WORK ITEM:
For the string "Phòng", find every matching line in the records and copy it.

━━ TASK DATA

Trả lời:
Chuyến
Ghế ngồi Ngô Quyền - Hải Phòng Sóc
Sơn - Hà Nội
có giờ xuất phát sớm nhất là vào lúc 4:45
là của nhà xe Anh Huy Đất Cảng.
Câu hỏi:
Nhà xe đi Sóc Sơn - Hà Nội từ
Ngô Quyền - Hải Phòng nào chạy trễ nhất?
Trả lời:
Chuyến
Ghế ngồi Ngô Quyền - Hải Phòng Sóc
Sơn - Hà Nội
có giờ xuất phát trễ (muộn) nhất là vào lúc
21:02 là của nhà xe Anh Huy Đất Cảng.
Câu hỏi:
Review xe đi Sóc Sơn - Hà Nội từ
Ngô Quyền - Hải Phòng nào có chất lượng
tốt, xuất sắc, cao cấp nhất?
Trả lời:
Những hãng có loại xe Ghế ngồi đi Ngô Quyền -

━━━━

RESULT OF THE TASK:
Ghế ngồi Ngô Quyền - Hải Phòng Sóc
Ngô Quyền - Hải Phòng nào chạy trễ nhất?
Ghế ngồi Ngô Quyền - Hải Phòng Sóc
Ngô Quyền - Hải Phòng nào có chất lượng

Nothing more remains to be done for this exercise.